It was a great read and for me it shows the influence Dean had with Roy. "Play hard, play smart, and play together" was the corner stone of what Dean built and paid forward to his coaching tree, the strongest branch being that of our current coach Roy Williams.
But in saying that, times have changed, kids don't seem to have the same ingrained "it is all about the team more so than me personally" mindset. IT has become more about individual glory, building their personal brand, and getting to pay for play as soon as possible ready or not.
I think much of this is because these kids, especially the extra talented ones are playing in so many different leagues, on so many different teams, year round. These kids switch teams and schools like many folks change under wear, maybe playing for 1 AAU team today and tomorrow suit up for some other team. It kinda goes from my team to the team I am playing on today. Now we see NCAA looking at changing rulings so the switch teams paradyn can occur easier, NBA rules funneling kids to the NBA sooner than ready by rookie salary caps and one & done rules.
Just this morning I read Pitino is convinced the one & done is going away in 2yrs allowing kids once again the ability to by pass college and we all know how often they change teams at the pro level.

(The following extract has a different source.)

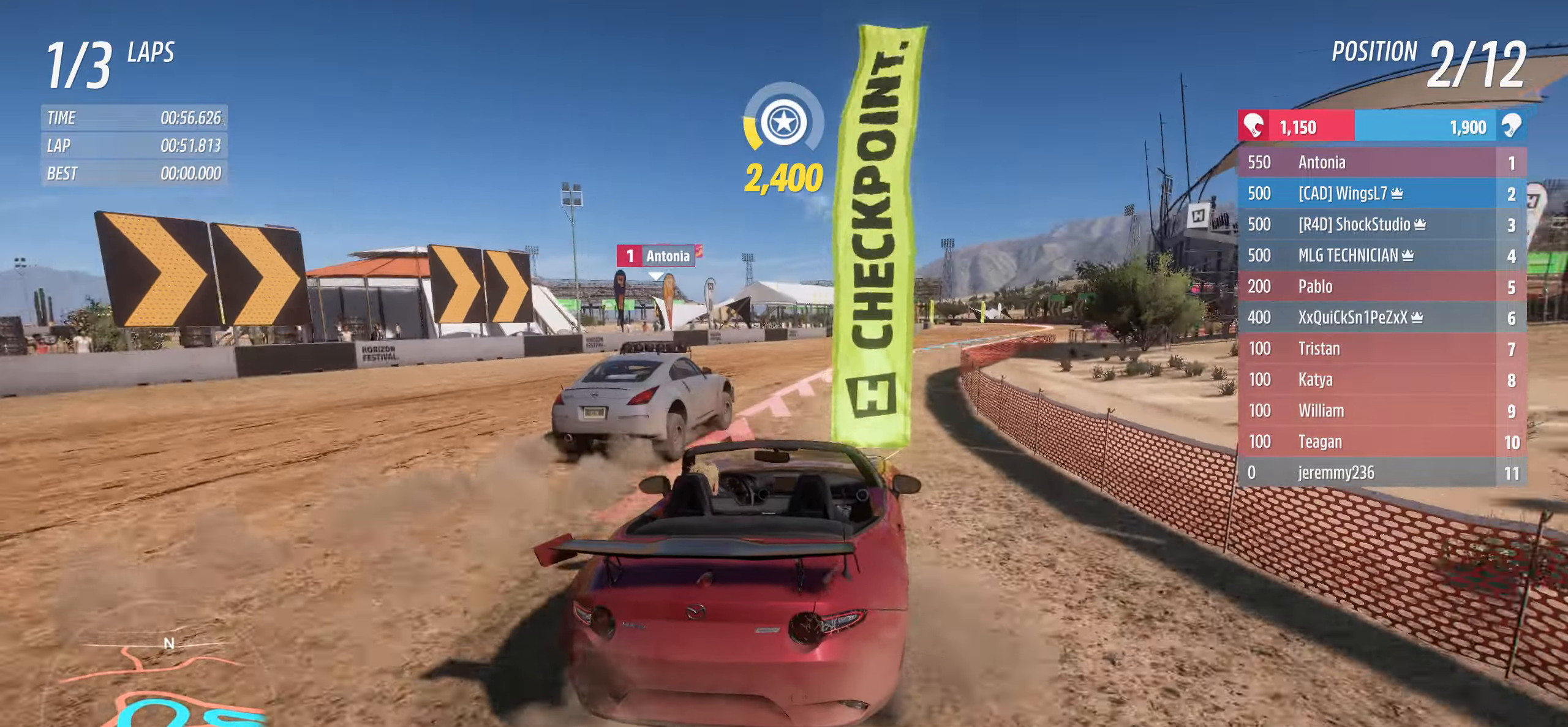
{"buttons": ["R2", "L3"], "left_stick": "up", "right_stick": "center", "events": [[167, "left_stick", "up-left"], [300, "left_stick", "up-right"], [367, "R2", "down"], [383, "L3", "down"], [483, "left_stick", "up"]]}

http://www.msn.com/en-us/sports/nca...drafting-high-schoolers-in-2-years/ar-AArZ2Em
What Roy recruits for, the commitment to team is getting harder to find and may be reflected in some of our recruiting classes being less steller than many fans want but ya can't argue against the results, we are the current NCAA champs by the way!

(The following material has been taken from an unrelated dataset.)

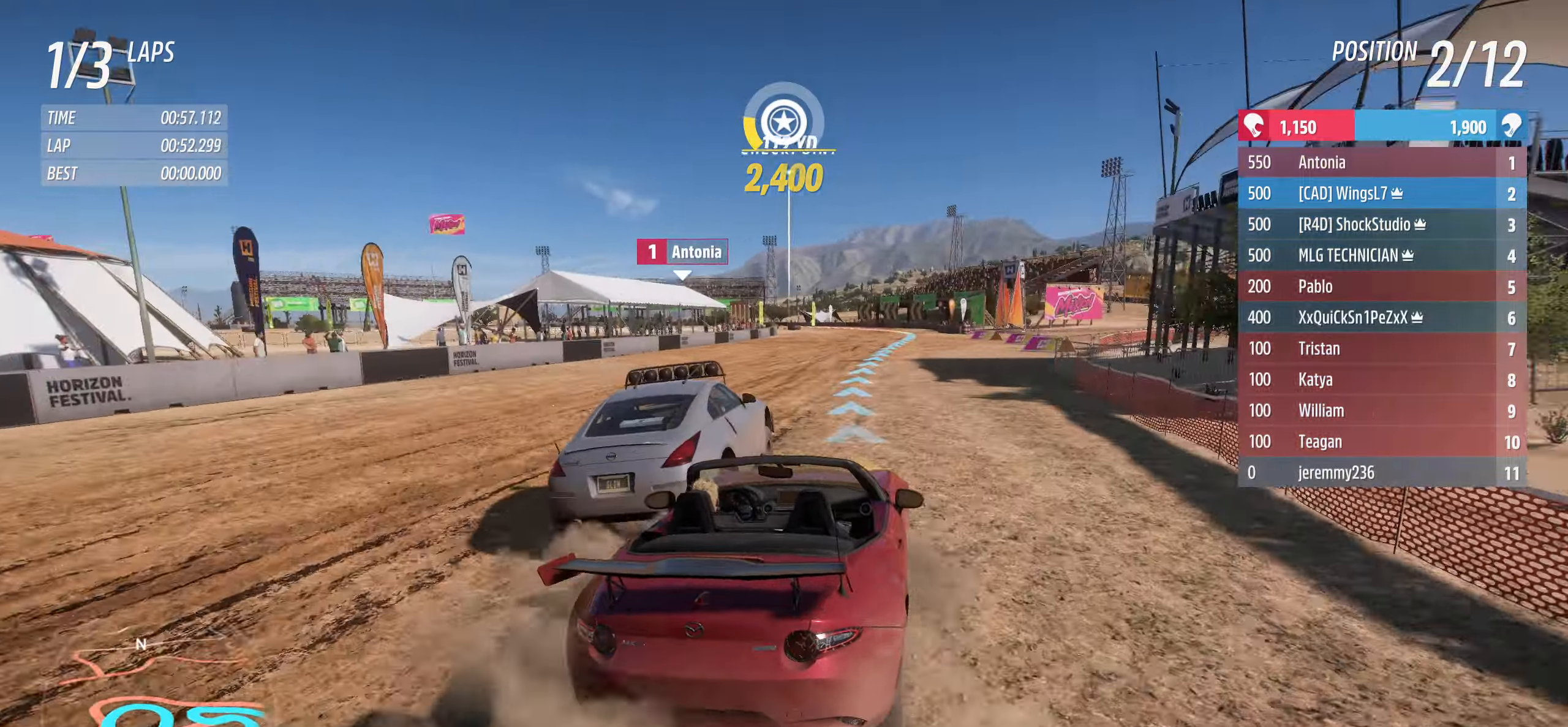
{"buttons": ["R2", "L3"], "left_stick": "up-left", "right_stick": "center", "events": [[17, "L3", "up"], [250, "L3", "down"], [250, "left_stick", "up-left"]]}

Forgive me for waxing back to the days where kids played for their high school for 4yrs, then committed to their college of choice where they played most of 4yrs, those used to be the grounds where commitment to team was forged because kids had that singular team well fixed within them and they played for their brothers for those 4 yrs. They may not have been as athletic as kids are now days but they played hard, they played smarter, and they played together. They learned the game, they listened to their coaches, and they did NOT think they already knew more than their coach when they were freshmen. These kids may be great athletes and they may be able to do amazing things individually but last I heard basketball was supposed to be a team sport, to often it seems to be running counter to that...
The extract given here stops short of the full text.